Quando ho cominciato a occuparmi di politica si era agli albori della caduta del Muro di Berlino. All'università votavo liberale e, dopo quasi cinquant'anni di potere nel segno indiscusso e indiscutibile della Democrazia cristiana, pensavo ingenuamente che potessimo approdare in Italia a una forma, che allora si diceva "compiuta", di "democrazia dell'alternanza".
Ma, così come oggi, anche allora lo schieramento sedicente di "sinistra" fece la scelta frontista o, peggio a dirsi, "etica": da una parte il "bene" (loro), dall'altra il "male" (tutti gli altri). Così che la Seconda Repubblica ha finito per saldare in un unico blocco l'etica comunista con quella cristiana, nient'altro che l'idea, il verbo o la parola detta e ridetta, fuori o addirittura contro la realtà, che sempre muta e con la quale occorre che ogni individuo faccia necessariamente i propri conti.
Di recente, ha scritto lo storico Galli della Loggia che esiste un modus vivendi "progressista" e uno "conservatrice", d'accordo però con il fatto che la realtà cambia continuamente.
E allora, questo cosa significherebbe?
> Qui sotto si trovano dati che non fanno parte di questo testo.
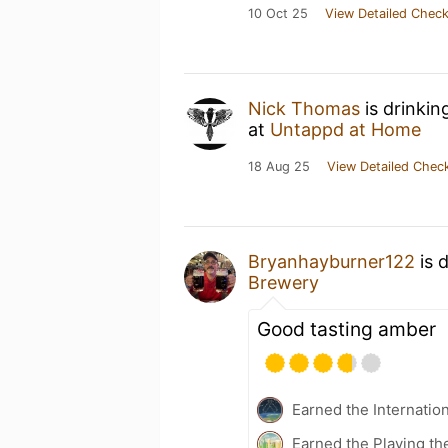
10 Oct 25
View Detailed Check
Nick Thomas
is drinkin
at
Untappd at Home
18 Aug 25
View Detailed Check
Bryanhayburner122
is 
Brewery
Good tasting amber
Earned the Internatio
Earned the Playing th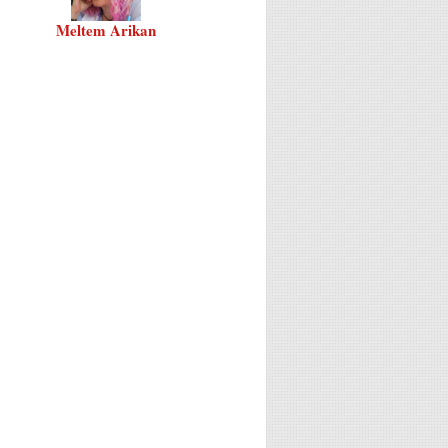
Meltem Arikan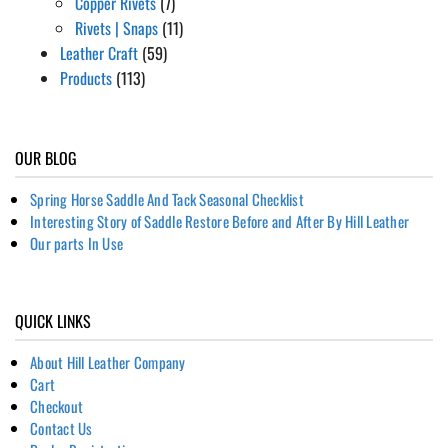
Copper Rivets
(7)
Rivets | Snaps
(11)
Leather Craft
(59)
Products
(113)
OUR BLOG
Spring Horse Saddle And Tack Seasonal Checklist
Interesting Story of Saddle Restore Before and After By Hill Leather
Our parts In Use
QUICK LINKS
About Hill Leather Company
Cart
Checkout
Contact Us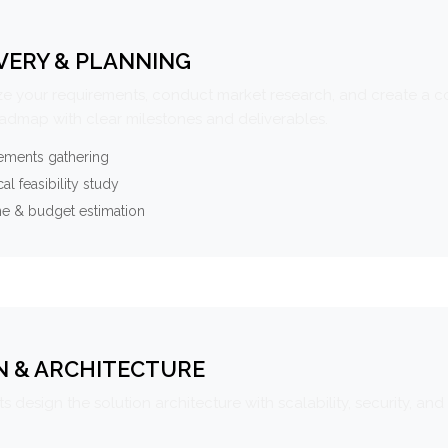
VERY & PLANNING
e your requirements, conduct market research, and create a 
oadmap with clear milestones and deliverables.
ements gathering
al feasibility study
ne & budget estimation
N & ARCHITECTURE
s design the solution architecture with scalability, security, and 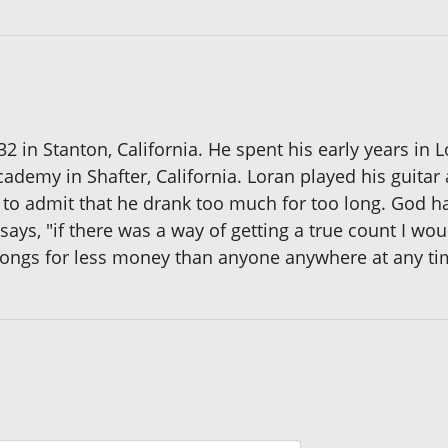
32 in Stanton, California. He spent his early years i
cademy in Shafter, California. Loran played his guit
 to admit that he drank too much for too long. God has
says, "if there was a way of getting a true count I wo
 songs for less money than anyone anywhere at any ti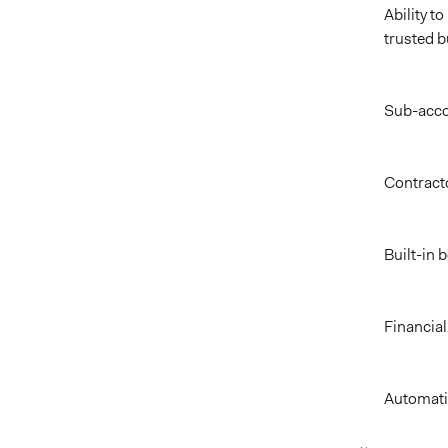
Ability t
trusted 
Sub-acco
Contract
Built-in 
Financial
Automati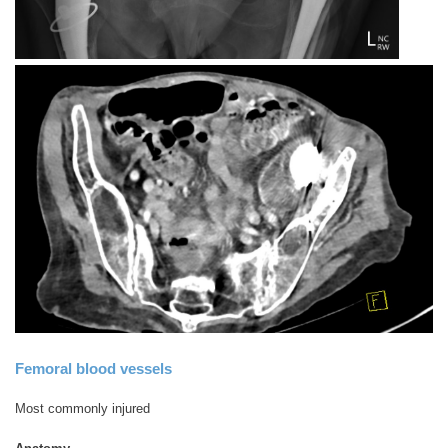
Femoral blood vessels
Most commonly injured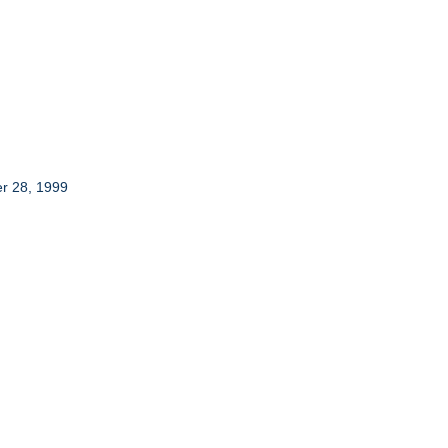
er 28, 1999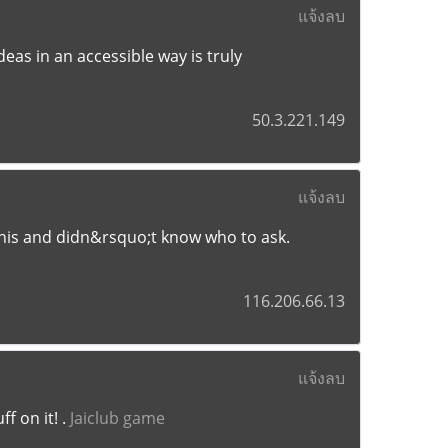
แจ้งลบ
deas in an accessible way is truly
50.3.221.149
แจ้งลบ
 this and didn&rsquo;t know who to ask.
116.206.66.13
แจ้งลบ
f on it! .
Jaiclub game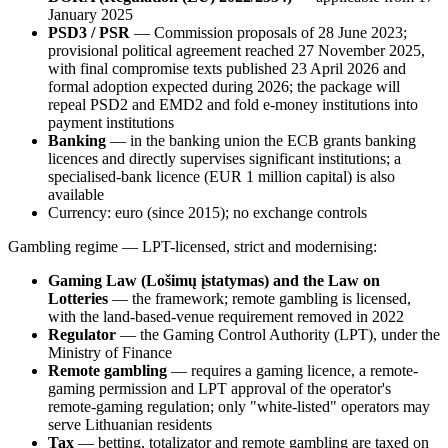
January 2025
PSD3 / PSR
— Commission proposals of 28 June 2023;
provisional political agreement reached 27 November 2025,
with final compromise texts published 23 April 2026 and
formal adoption expected during 2026; the package will
repeal PSD2 and EMD2 and fold e-money institutions into
payment institutions
Banking
— in the banking union the ECB grants banking
licences and directly supervises significant institutions; a
specialised-bank licence (EUR 1 million capital) is also
available
Currency: euro (since 2015); no exchange controls
Gambling regime — LPT-licensed, strict and modernising:
Gaming Law (Lošimų įstatymas) and the Law on
Lotteries
— the framework; remote gambling is licensed,
with the land-based-venue requirement removed in 2022
Regulator
— the Gaming Control Authority (LPT), under the
Ministry of Finance
Remote gambling
— requires a gaming licence, a remote-
gaming permission and LPT approval of the operator's
remote-gaming regulation; only "white-listed" operators may
serve Lithuanian residents
Tax
— betting, totalizator and remote gambling are taxed on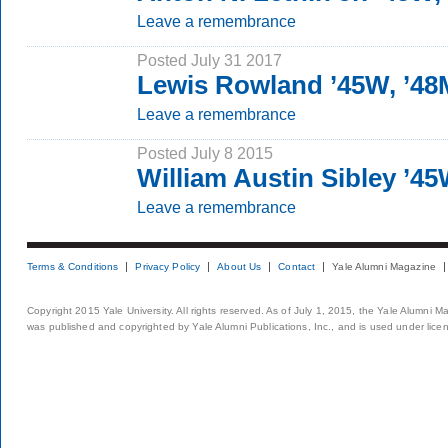
Leave a remembrance
Posted July 31 2017
Lewis Rowland ’45W, ’4
Leave a remembrance
Posted July 8 2015
William Austin Sibley ’4
Leave a remembrance
Terms & Conditions
Privacy Policy
About Us
Contact
Yale Alumni Magazine
Copyright 2015 Yale University. All rights reserved. As of July 1, 2015, the Yale Alumni M
was published and copyrighted by Yale Alumni Publications, Inc., and is used under lice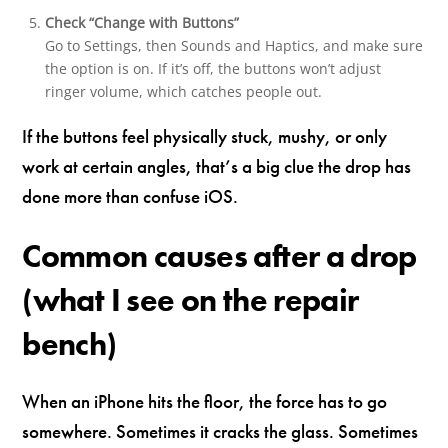
Check “Change with Buttons”
Go to Settings, then Sounds and Haptics, and make sure
the option is on. If it’s off, the buttons won’t adjust
ringer volume, which catches people out.
If the buttons feel physically stuck, mushy, or only
work at certain angles, that’s a big clue the drop has
done more than confuse iOS.
Common causes after a drop
(what I see on the repair
bench)
When an iPhone hits the floor, the force has to go
somewhere. Sometimes it cracks the glass. Sometimes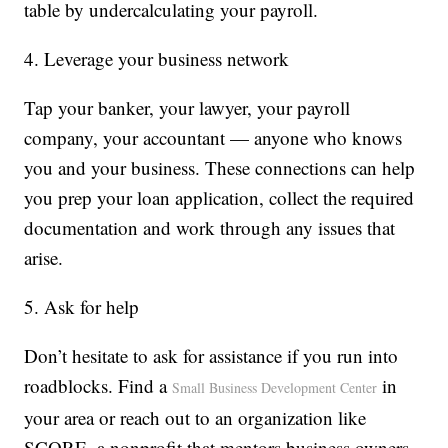
table by undercalculating your payroll.
4. Leverage your business network
Tap your banker, your lawyer, your payroll
company, your accountant — anyone who knows
you and your business. These connections can help
you prep your loan application, collect the required
documentation and work through any issues that
arise.
5. Ask for help
Don’t hesitate to ask for assistance if you run into
roadblocks. Find a
in
Small Business Development Center
your area or reach out to an organization like
SCORE, a nonprofit that mentors business owners.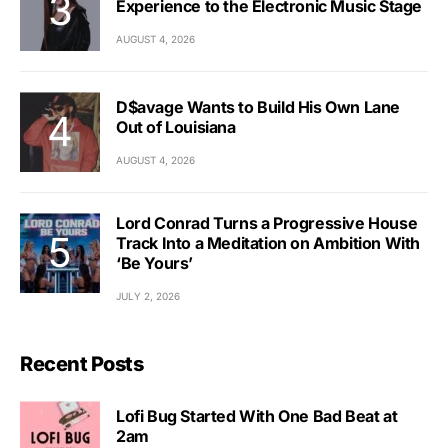
Experience to the Electronic Music Stage
AUGUST 4, 2026
D$avage Wants to Build His Own Lane
Out of Louisiana
AUGUST 4, 2026
Lord Conrad Turns a Progressive House
Track Into a Meditation on Ambition With
‘Be Yours’
JULY 2, 2026
Recent Posts
Lofi Bug Started With One Bad Beat at
2am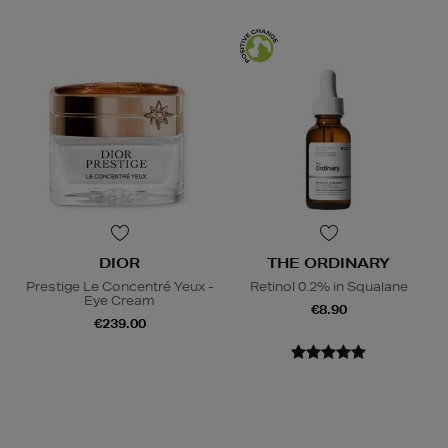
DIOR
THE ORDINARY
Prestige Le Concentré Yeux -
Retinol 0.2% in Squalane
Eye Cream
€8.90
€239.00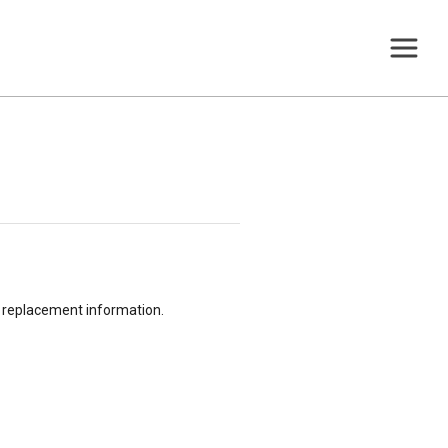
or replacement information.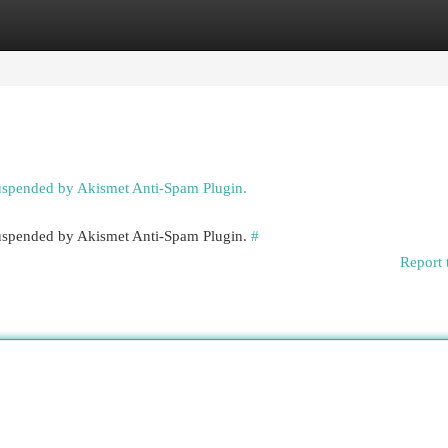
egories
Register
Login
suspended by Akismet Anti-Spam Plugin.
 suspended by Akismet Anti-Spam Plugin.
#
Report 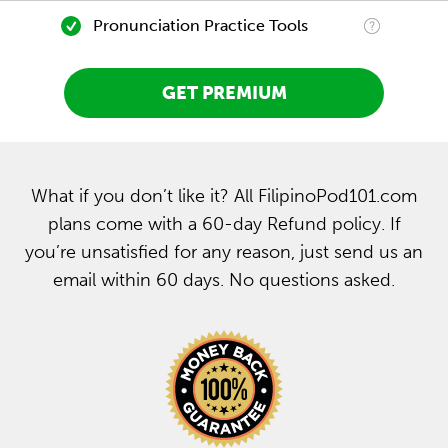
Pronunciation Practice Tools
GET PREMIUM
What if you don’t like it? All FilipinoPod101.com
plans come with a 60-day Refund policy. If
you’re unsatisfied for any reason, just send us an
email within 60 days. No questions asked.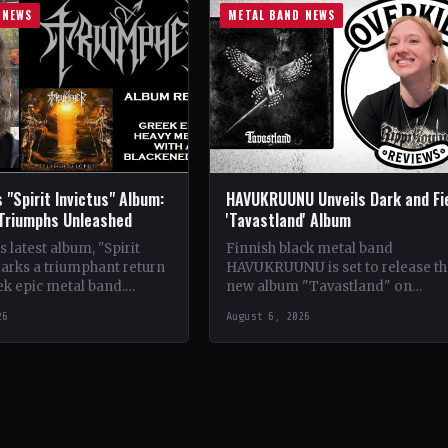
 NEWS
METAL BAND NEWS
 "Spirit Invictus" Album:
HAVUKRUUNU Unveils Dark and Fi
 Triumphs Unleashed
'Tavastland' Album
 latest album, "Spirit
Finnish black metal band
marks a triumphant return
HAVUKRUUNU is set to release th
ek epic metal band.
new album "Tavastland" on
s their sophomore record,
February 28th through Svart Reco
26
August 6, 2026
showcases a fusion…
The band has unveiled their sec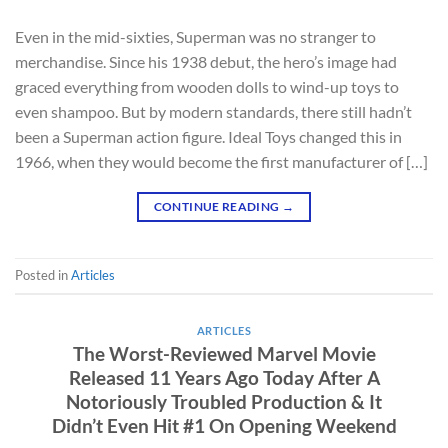
Even in the mid-sixties, Superman was no stranger to
merchandise. Since his 1938 debut, the hero’s image had
graced everything from wooden dolls to wind-up toys to
even shampoo. But by modern standards, there still hadn’t
been a Superman action figure. Ideal Toys changed this in
1966, when they would become the first manufacturer of […]
CONTINUE READING
→
Posted in
Articles
ARTICLES
The Worst-Reviewed Marvel Movie
Released 11 Years Ago Today After A
Notoriously Troubled Production & It
Didn’t Even Hit #1 On Opening Weekend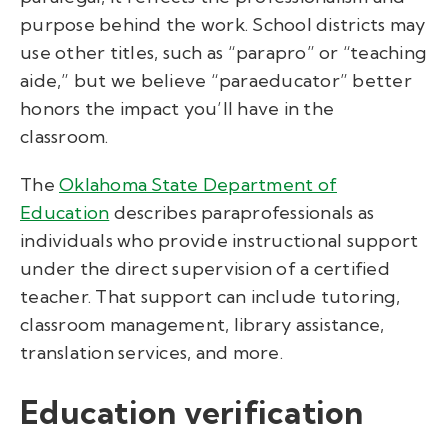
purpose behind the work. School districts may
use other titles, such as “parapro” or “teaching
aide,” but we believe “paraeducator” better
honors the impact you’ll have in the
classroom.
The
Oklahoma State Department of
Education
describes paraprofessionals as
individuals who provide instructional support
under the direct supervision of a certified
teacher. That support can include tutoring,
classroom management, library assistance,
translation services, and more.
Education verification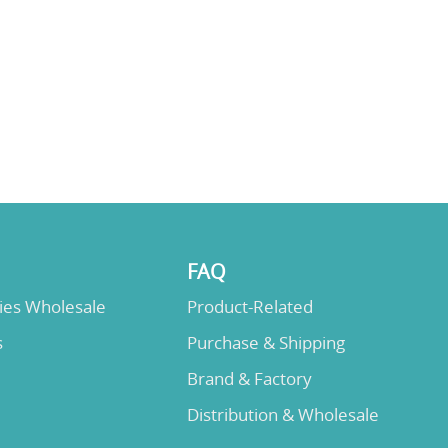
FAQ
lies Wholesale
Product-Related
s
Purchase & Shipping
Brand & Factory
Distribution & Wholesale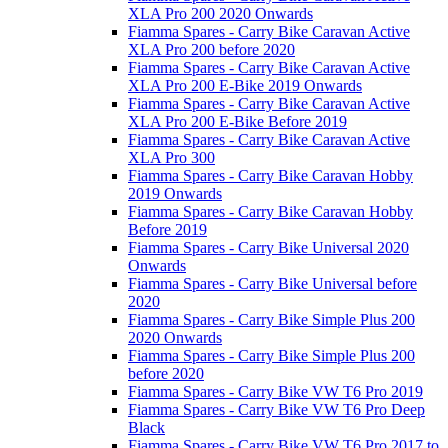
XLA Pro 200 2020 Onwards
Fiamma Spares - Carry Bike Caravan Active
XLA Pro 200 before 2020
Fiamma Spares - Carry Bike Caravan Active
XLA Pro 200 E-Bike 2019 Onwards
Fiamma Spares - Carry Bike Caravan Active
XLA Pro 200 E-Bike Before 2019
Fiamma Spares - Carry Bike Caravan Active
XLA Pro 300
Fiamma Spares - Carry Bike Caravan Hobby
2019 Onwards
Fiamma Spares - Carry Bike Caravan Hobby
Before 2019
Fiamma Spares - Carry Bike Universal 2020
Onwards
Fiamma Spares - Carry Bike Universal before
2020
Fiamma Spares - Carry Bike Simple Plus 200
2020 Onwards
Fiamma Spares - Carry Bike Simple Plus 200
before 2020
Fiamma Spares - Carry Bike VW T6 Pro 2019
Fiamma Spares - Carry Bike VW T6 Pro Deep
Black
Fiamma Spares - Carry Bike VW T6 Pro 2017 to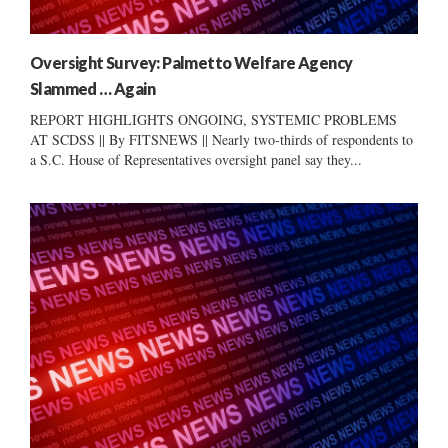
Oversight Survey: Palmetto Welfare Agency
Slammed … Again
REPORT HIGHLIGHTS ONGOING, SYSTEMIC PROBLEMS
AT SCDSS || By FITSNEWS || Nearly two-thirds of respondents to
a S.C. House of Representatives oversight panel say they...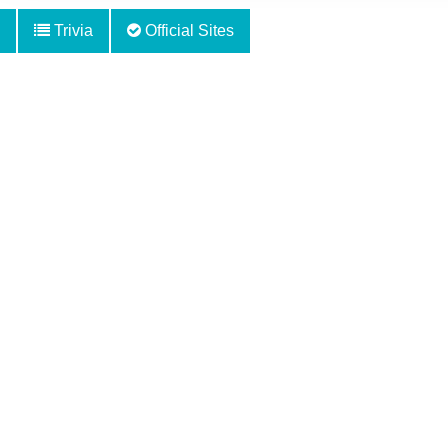
Trivia
Official Sites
Che i "conservatori" sarebbero destinati necessariamente alla sconfitta? No.
Ciò che lo storico ha inteso sottolineare è che, se le situazioni cambiano, le prospettive di azione restano sempre le stesse, legate a un diverso proposito e atteggiamento.
In estrema sintesi, possiamo dire un diverso "impulso" a incanalare e forzare la realtà in modelli o schemi preconfezionati oppure piuttosto un "impulso" ad assecondare i fenomeni della realtà armonizzandoli in un contesto partecipato e quindi in massima parte condiviso.
E allora chi sarebbero i "progressisti" e chi i "conservatori"? Nient'altro che termini, parole vuote, come "sinistra" e "destra", "bene" e "male".
Diceva il cantautore Giorgio Gaber che "la libertà è partecipazione". Non so cosa sia esattamente la libertà - dato che Hegel sosteneva, razionalmente, che "la libertà o è assoluta o non è" -, ma, dopo la mia più che trentennale esperienza di politica, ritengo che il pensiero suddetto di Gaber sia funzionale all'idea e all'azione che Platone e Aristotele hanno definito "politica": garantire a tutti il diritto di partecipazione a una vita sociale, mediante innanzitutto l'esercizio di un voto libero e non predeterminato.
Cosa che, in Italia, negli ultimi dieci anni, l'etica perbenista della sinistra cattocomunista non ha di fatto consentito.
Oltre trent'anni dopo, siamo a oltre trent'anni prima. Le situazioni sono cambiate, l'idea è sempre la stessa. Liberale.